Yes, I'm sure it's just the misguided desire to be PC keeping all those Lesbians from having happy husbands...


amych - Nov 29, 2005 1:08:54 pm PST #7812 of 10006
Now let us crush something soft and watch it fountain blood. That is a girlish thing to want to do, yes?

I went and read the Salon letters, for I am weak. And now, also horrified. I'm thinking that the whole "editor" concept is kind of key to LTE -- otherwise, you have wanky blog comments instead.

In more fun news (really!), my math ran out of steam in the 3rd semester of calc. I still had that beautiful eureka thing going with all the concepts at that point, but my lifelong habit of never doing the homework finally caught up with me. I never got to the more advanced stuff -- which I agree is all about the beautiful and the visual and the patterns and stuff just FITS, damn it, and not about the numbers much at all -- except as a bystander, and I still dream of grasping topology.
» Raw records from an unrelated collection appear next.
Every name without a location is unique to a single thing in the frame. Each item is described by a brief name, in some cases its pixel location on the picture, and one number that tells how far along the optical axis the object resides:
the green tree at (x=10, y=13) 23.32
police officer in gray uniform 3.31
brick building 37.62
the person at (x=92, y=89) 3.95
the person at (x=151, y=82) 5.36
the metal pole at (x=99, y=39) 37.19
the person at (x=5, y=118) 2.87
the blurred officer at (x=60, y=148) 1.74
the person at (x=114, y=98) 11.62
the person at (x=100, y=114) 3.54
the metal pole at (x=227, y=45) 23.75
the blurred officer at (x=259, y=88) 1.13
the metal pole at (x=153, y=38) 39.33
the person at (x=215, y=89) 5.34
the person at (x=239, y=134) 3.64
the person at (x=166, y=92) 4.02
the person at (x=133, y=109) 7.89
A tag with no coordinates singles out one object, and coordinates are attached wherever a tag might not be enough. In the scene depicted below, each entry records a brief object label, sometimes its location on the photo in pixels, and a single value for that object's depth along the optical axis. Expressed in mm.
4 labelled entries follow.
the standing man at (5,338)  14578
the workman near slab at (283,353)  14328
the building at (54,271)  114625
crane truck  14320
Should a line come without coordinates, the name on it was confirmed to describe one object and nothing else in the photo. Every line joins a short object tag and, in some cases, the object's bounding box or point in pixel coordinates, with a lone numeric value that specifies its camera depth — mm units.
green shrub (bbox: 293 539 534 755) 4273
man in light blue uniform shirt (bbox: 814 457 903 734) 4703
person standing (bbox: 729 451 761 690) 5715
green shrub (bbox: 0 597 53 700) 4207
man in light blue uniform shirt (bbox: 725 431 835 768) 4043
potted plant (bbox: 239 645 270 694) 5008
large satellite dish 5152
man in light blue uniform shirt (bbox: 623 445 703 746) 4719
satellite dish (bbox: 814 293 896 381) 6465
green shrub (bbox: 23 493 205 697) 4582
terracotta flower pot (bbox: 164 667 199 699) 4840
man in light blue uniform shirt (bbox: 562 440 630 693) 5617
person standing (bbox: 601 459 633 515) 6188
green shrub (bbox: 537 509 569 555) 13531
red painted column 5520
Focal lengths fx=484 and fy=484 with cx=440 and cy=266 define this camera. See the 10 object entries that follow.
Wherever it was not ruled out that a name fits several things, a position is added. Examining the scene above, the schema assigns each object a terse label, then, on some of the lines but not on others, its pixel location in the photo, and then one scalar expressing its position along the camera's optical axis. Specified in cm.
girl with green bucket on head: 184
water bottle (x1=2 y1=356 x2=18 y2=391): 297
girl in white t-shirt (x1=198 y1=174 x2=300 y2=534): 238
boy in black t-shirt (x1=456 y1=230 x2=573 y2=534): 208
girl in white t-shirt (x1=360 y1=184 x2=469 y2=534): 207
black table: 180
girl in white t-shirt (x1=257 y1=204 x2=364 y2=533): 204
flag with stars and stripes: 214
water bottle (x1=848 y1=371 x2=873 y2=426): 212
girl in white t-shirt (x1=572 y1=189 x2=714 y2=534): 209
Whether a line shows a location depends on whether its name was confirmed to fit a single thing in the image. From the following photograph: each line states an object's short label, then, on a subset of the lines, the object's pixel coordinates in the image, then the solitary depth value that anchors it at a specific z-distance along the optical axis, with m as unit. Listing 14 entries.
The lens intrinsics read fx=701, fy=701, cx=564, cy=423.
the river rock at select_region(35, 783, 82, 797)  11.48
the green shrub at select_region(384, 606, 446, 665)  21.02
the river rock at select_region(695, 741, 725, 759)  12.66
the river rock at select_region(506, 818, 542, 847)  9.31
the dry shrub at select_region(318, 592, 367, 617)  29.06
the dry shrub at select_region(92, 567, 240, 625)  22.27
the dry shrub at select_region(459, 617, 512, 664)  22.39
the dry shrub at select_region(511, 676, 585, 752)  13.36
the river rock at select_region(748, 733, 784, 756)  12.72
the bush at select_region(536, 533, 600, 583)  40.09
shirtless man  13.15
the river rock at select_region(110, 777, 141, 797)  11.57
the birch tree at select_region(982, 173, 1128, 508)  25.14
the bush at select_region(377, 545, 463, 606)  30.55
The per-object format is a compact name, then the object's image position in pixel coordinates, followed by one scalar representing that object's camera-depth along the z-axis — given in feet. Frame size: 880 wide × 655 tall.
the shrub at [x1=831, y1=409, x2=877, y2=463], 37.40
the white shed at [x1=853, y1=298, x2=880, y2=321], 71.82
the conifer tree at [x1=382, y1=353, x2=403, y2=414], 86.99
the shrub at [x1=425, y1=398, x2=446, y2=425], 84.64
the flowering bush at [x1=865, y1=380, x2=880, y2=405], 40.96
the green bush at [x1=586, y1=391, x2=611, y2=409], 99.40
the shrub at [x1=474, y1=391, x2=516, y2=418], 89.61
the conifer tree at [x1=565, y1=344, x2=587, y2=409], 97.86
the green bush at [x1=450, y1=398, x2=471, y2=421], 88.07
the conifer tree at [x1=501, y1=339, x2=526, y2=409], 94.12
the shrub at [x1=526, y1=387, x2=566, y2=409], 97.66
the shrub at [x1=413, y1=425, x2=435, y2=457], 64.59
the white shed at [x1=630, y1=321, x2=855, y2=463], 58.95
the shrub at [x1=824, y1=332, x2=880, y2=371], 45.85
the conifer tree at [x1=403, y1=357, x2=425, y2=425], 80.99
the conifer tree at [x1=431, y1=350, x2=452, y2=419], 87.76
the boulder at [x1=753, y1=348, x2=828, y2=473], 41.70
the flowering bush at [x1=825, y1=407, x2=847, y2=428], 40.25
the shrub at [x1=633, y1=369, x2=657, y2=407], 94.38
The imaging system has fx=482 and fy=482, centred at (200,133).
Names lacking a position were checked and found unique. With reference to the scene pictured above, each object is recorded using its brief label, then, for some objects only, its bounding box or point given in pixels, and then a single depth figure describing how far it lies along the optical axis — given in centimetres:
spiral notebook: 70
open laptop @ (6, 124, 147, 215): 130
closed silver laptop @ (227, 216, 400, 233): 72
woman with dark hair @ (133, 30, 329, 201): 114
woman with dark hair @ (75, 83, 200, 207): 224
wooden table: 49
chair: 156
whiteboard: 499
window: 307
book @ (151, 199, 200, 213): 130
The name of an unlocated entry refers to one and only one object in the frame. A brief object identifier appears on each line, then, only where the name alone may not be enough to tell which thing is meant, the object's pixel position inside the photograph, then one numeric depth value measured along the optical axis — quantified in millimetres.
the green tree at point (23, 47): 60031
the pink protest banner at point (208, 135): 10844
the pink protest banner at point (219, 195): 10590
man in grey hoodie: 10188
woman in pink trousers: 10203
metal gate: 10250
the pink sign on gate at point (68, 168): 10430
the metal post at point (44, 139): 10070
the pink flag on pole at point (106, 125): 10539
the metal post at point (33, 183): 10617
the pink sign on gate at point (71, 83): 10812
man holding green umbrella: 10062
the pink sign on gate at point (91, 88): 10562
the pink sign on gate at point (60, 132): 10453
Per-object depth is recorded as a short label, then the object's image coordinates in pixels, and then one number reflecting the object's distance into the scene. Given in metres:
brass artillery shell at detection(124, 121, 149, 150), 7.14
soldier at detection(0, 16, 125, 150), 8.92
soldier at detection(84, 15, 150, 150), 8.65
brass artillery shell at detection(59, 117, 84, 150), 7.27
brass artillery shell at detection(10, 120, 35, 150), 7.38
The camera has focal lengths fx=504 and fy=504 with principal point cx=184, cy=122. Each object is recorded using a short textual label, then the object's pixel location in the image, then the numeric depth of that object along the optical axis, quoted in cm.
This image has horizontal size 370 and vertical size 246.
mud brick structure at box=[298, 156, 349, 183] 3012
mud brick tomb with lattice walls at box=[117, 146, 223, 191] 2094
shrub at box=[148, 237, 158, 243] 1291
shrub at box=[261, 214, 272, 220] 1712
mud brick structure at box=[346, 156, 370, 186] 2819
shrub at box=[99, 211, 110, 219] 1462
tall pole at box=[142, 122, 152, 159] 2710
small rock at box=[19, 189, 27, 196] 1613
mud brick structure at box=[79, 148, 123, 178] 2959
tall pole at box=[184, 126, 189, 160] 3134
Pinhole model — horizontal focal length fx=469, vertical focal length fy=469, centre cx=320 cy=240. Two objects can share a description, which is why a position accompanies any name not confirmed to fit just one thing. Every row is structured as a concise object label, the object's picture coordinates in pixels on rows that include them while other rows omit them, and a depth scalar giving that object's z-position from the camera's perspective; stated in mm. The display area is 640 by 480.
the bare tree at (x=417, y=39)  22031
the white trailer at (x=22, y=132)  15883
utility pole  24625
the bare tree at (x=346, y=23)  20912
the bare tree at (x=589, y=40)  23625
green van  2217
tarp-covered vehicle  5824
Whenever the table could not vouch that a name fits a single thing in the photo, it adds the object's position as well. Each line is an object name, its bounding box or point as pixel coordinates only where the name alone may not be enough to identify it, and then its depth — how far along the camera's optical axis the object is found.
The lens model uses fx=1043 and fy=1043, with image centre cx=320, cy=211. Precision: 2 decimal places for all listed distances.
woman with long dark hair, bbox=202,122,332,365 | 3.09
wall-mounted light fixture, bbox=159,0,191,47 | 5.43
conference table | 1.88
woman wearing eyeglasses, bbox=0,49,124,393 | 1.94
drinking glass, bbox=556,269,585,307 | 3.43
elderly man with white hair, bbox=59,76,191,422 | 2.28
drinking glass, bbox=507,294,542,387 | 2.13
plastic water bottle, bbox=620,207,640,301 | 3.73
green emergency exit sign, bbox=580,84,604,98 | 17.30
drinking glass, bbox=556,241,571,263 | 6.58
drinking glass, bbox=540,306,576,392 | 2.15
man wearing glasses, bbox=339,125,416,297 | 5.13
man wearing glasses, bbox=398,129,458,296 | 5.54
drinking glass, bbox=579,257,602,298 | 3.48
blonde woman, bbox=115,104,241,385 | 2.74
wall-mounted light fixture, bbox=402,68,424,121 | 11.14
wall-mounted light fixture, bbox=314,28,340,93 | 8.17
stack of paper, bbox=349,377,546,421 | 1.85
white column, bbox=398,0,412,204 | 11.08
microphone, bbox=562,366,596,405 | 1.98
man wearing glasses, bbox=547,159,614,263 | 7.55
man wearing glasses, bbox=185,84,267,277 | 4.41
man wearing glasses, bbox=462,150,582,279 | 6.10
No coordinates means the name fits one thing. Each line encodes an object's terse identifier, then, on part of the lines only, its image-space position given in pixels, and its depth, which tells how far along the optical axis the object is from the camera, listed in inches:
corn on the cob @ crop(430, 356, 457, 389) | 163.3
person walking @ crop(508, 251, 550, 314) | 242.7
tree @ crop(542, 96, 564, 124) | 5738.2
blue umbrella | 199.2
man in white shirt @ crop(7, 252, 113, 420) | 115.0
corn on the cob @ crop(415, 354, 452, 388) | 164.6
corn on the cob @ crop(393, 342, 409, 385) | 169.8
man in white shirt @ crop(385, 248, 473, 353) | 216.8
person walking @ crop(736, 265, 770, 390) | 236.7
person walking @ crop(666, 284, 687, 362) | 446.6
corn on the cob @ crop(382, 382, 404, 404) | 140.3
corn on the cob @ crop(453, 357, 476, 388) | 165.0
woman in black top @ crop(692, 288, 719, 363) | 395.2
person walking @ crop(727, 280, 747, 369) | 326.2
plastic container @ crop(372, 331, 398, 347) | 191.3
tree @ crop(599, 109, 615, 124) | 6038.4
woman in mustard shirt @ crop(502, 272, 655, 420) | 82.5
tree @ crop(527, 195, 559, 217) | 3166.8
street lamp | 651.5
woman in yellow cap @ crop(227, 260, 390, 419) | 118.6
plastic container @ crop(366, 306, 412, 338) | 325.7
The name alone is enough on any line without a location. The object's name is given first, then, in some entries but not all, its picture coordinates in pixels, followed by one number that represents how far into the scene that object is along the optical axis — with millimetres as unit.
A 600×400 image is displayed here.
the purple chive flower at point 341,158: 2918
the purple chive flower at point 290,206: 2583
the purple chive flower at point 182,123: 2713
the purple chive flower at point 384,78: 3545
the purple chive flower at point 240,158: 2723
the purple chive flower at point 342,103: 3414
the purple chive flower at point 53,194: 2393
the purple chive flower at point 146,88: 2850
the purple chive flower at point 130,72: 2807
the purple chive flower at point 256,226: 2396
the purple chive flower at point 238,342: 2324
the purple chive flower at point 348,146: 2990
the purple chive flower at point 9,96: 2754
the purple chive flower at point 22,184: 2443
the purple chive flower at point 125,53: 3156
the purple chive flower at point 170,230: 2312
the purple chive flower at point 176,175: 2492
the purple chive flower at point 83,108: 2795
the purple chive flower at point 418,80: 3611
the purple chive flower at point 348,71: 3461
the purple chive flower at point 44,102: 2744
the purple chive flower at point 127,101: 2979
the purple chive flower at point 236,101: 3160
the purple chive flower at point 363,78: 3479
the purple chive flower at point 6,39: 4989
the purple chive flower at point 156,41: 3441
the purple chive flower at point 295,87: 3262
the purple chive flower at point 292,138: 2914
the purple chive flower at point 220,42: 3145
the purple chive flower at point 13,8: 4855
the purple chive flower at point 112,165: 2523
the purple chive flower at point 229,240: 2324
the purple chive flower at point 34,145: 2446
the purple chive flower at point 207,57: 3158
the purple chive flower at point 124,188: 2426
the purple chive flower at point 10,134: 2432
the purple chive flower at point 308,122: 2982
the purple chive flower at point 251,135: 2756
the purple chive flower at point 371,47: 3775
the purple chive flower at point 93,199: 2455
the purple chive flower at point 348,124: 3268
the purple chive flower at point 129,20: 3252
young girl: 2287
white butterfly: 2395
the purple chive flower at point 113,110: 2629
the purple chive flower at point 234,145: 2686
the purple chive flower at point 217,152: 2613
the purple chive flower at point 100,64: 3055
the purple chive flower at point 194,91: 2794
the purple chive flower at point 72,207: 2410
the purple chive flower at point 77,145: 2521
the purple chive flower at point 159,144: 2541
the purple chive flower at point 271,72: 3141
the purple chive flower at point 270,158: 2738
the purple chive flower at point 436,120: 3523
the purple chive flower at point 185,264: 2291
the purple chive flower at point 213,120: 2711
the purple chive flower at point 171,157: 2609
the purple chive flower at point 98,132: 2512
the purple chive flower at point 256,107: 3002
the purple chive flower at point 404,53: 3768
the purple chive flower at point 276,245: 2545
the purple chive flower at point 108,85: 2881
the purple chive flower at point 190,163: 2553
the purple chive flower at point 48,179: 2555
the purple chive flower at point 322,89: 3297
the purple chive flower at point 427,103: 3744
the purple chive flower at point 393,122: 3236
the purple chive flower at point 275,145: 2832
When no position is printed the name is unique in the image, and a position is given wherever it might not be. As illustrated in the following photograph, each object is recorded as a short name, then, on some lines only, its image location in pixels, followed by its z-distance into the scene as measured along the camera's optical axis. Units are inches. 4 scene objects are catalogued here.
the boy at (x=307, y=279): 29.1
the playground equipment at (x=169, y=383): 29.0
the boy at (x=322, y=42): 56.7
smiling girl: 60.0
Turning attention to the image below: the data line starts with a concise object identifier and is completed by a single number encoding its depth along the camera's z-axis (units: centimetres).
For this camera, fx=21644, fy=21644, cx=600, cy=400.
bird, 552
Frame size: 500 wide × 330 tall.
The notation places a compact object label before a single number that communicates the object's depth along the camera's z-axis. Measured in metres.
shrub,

My obligatory math rant, though, is about alg2/trig/pre-calc. It's incredibly telling, and really typical of much wider populations than here, that so many people have posted that they liked algebra and geometry and then tanked. Those are clear and well-defined and graspable things, with some real joy to them. So is calculus. But the educational biz has a bunch of other stuff that they have to stick in there somewhere before you get back to the fun stuff, and they long ago settled on doing it in the form of a couple years' force-feeding of rote memorization and looking up stuff in tables (for lo, I am of the pre-yes you can use a calculator in school generation) and assorted crap that's not really obviously related to anything else you do before or after. And unless you're one of the ones who's wired to go on with it (in which case you're going to endure all the crap anyway), it falls at just the time where they say "you're done with your high school requirements, so you don't really need to do this any more (and we'll just do you a huge disservice by ignoring the fact that it's gonna really suck to try to pick this up again when you have to do it in college when you're a year or two out of practice, for the math, she is like a muscle that can atrophy), and, well, I guess you're just not a math person." And so it's no wonder so many people burn out at exactly that point.